Washington, 30 settembre 2025 – L’amministrazione Trump continua a mettere sotto pressione il sistema universitario statunitense, aprendo un nuovo fronte volto a limitare i finanziamenti federali a importanti istituti come Harvard. Questa strategia si inserisce in un contesto di crescente tensione che coinvolge le università pubbliche e private degli Stati Uniti, sollevando preoccupazioni circa la libertà accademica e l’autonomia della ricerca.
La stretta sui finanziamenti federali: Harvard, Columbia, Pennsylvania
Negli ultimi anni, diverse università di rilievo hanno subito il congelamento o la riduzione di fondi pubblici a causa di controversie politiche e sociali. Ad esempio, la Columbia University ha visto tagli per circa 400 milioni di dollari perché ritenuta insufficiente nel contrastare episodi di antisemitismo sul campus. Allo stesso modo, l’Università della Pennsylvania ha perso 175 milioni di dollari di finanziamenti federali, dopo aver autorizzato la partecipazione di una nuotatrice transgender nella squadra femminile, una decisione che ha scatenato forti critiche da parte dell’amministrazione Trump.
Harvard, simbolo della tradizione accademica americana, è anch’essa sotto la lente d’ingrandimento di Washington, con il rischio concreto che i tagli ai fondi possano compromettere non solo la qualità della ricerca, ma anche la stessa libertà di insegnamento, da sempre pilastro fondamentale del prestigio delle università americane. Jeffrey Flier, ex preside della Harvard Medical School, ha definito questa situazione una “minaccia esistenziale” per l’intero sistema accademico.

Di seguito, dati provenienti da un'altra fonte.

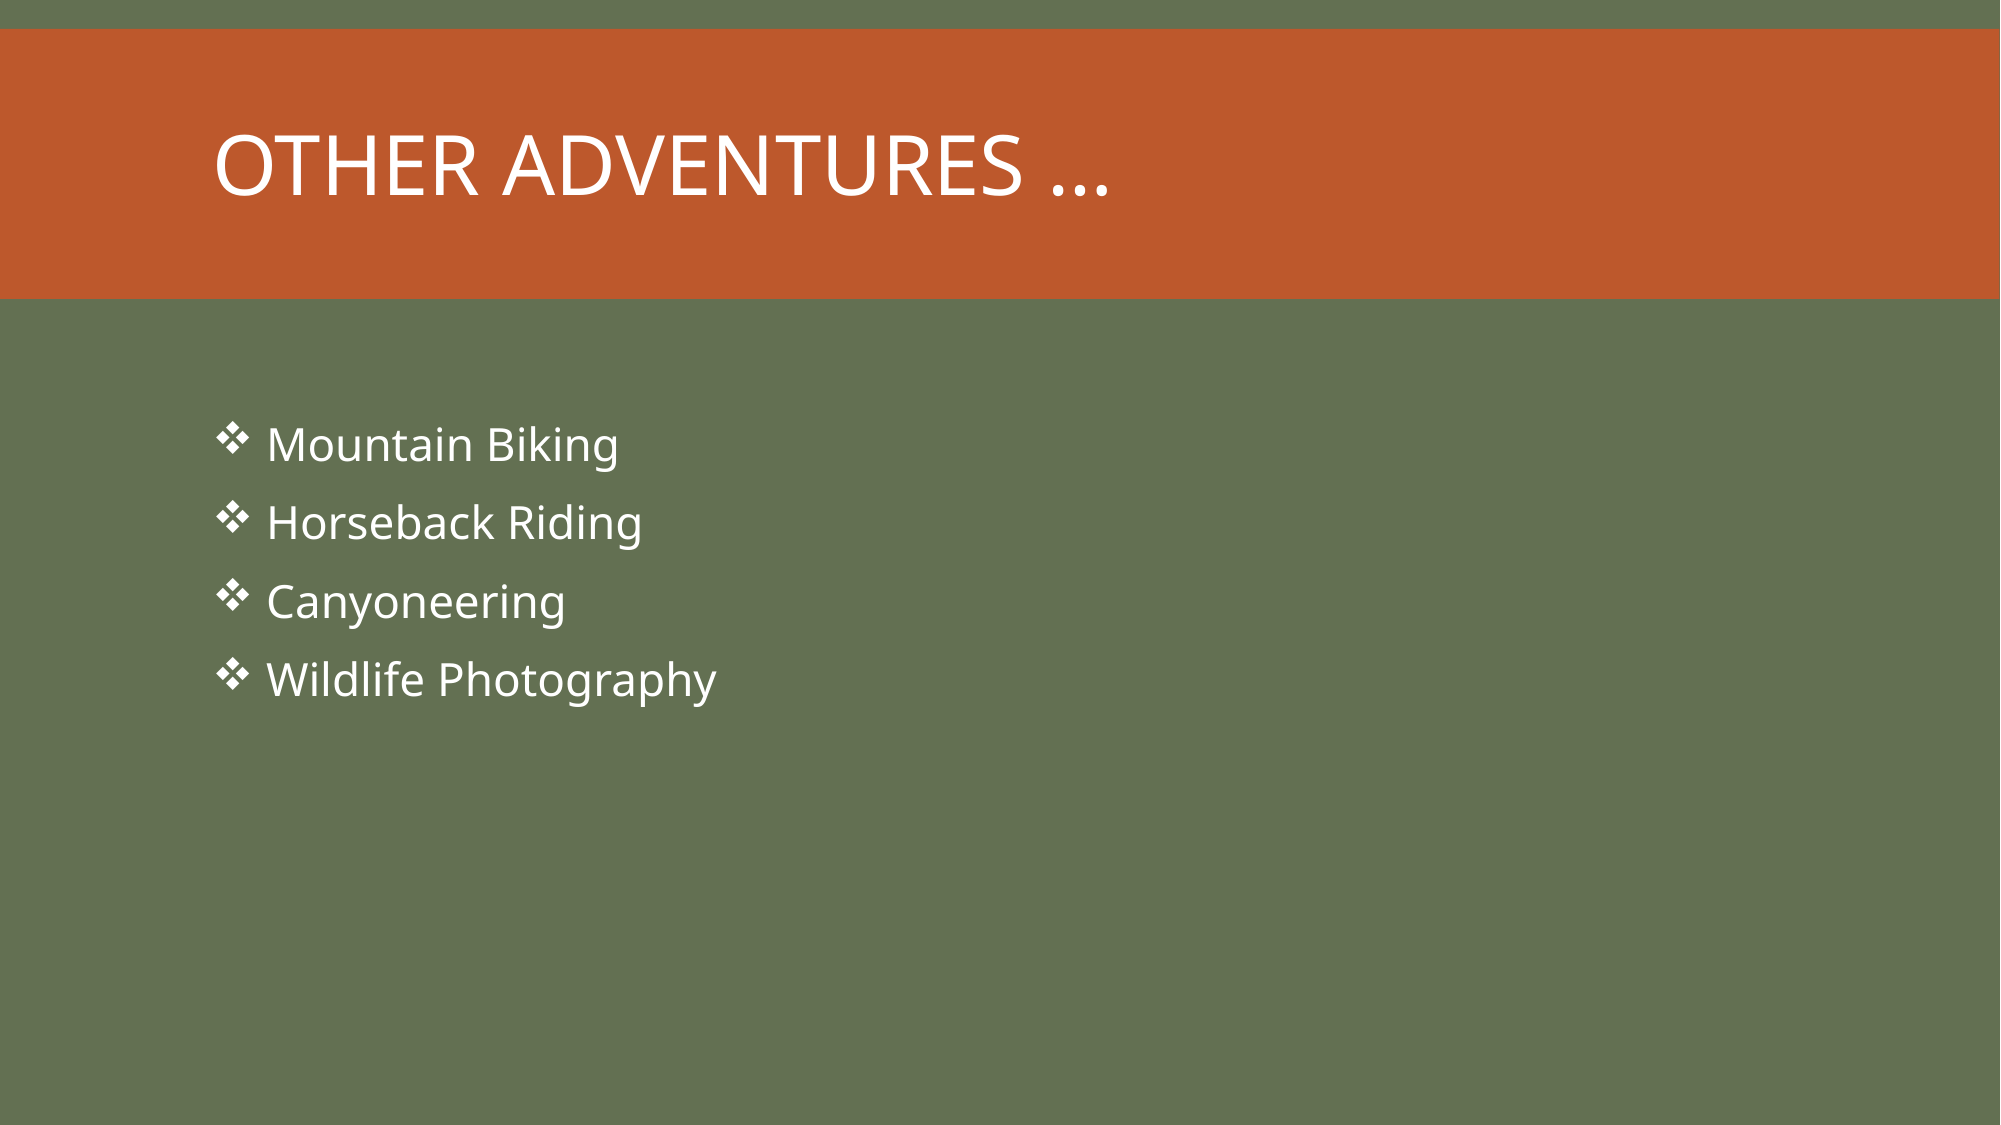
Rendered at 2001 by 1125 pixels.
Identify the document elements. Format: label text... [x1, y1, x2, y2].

La pressione si traduce in una vera e propria sorveglianza sull’offerta didattica, con particolare attenzione agli studi sul Medio Oriente, settore considerato “sensibile” dall’amministrazione Trump. La Casa Bianca sembra intenzionata a limitare la libertà accademica, influenzando la ricerca e i contenuti insegnati all’interno delle università.
La risposta degli atenei e il rischio di fuga dei talenti
Molti rettori e amministratori universitari negli Stati Uniti stanno cercando di anticipare questa nuova realtà, invitando docenti e ricercatori a prepararsi a periodi di sottofinanziamento e incertezza. Il timore principale è che, oltre al danno economico, venga compromessa l’autonomia delle istituzioni accademiche, con un indebolimento della loro capacità di attrarre studenti e studiosi internazionali.

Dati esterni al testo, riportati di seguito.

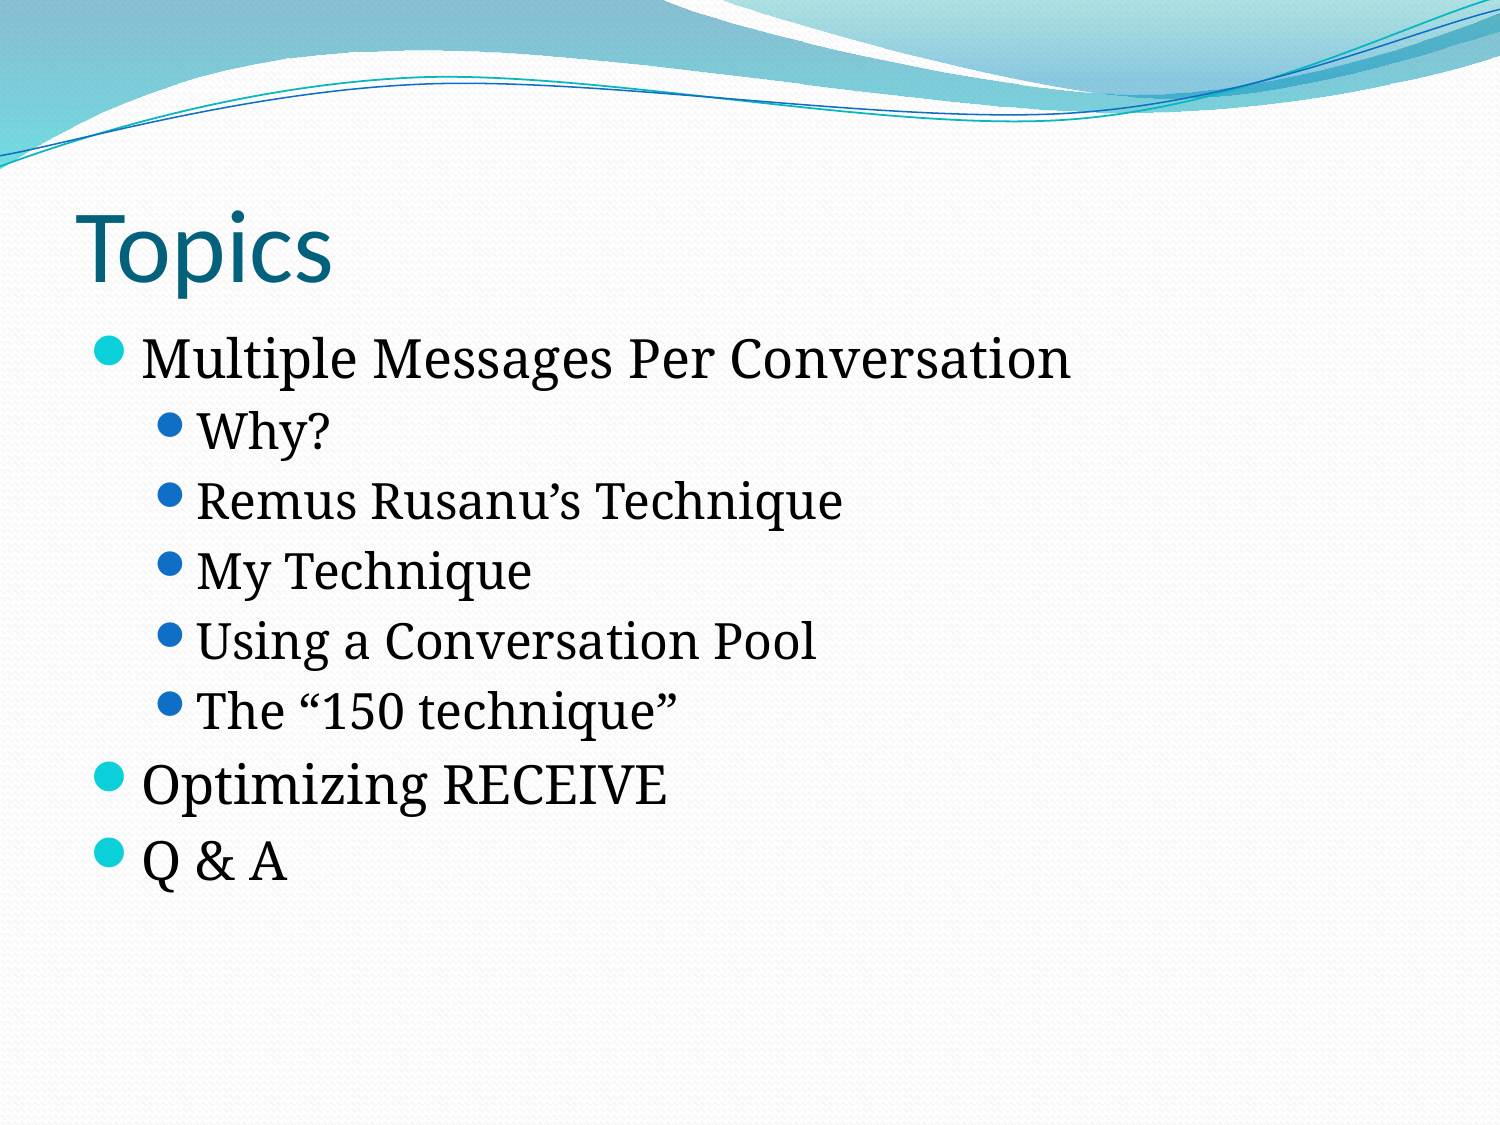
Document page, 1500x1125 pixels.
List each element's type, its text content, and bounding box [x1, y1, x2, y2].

Alcune università straniere, come quelle di Toronto, Losanna e persino di Kiev, hanno già manifestato la disponibilità ad accogliere ricercatori in difficoltà negli Stati Uniti. Tuttavia, secondo esperti del settore, non è probabile che si verifichi una massiccia fuga di accademici americani verso l’estero. Più realisticamente, ciò che si osserva è una crescente riluttanza da parte di studiosi internazionali a intraprendere viaggi o collaborazioni con istituzioni statunitensi, a causa di politiche migratorie restrittive e di un clima percepito come ostile.
Un fenomeno particolarmente preoccupante riguarda i giovani ricercatori, specialmente quelli provenienti da regioni come il Medio Oriente o l’Estremo Oriente, che si trovano esposti a misure di sorveglianza o a provvedimenti di espulsione arbitraria. Questi elementi potrebbero indurre una dispersione di talenti che finora avevano trovato negli Stati Uniti un ambiente fertile per la crescita accademica.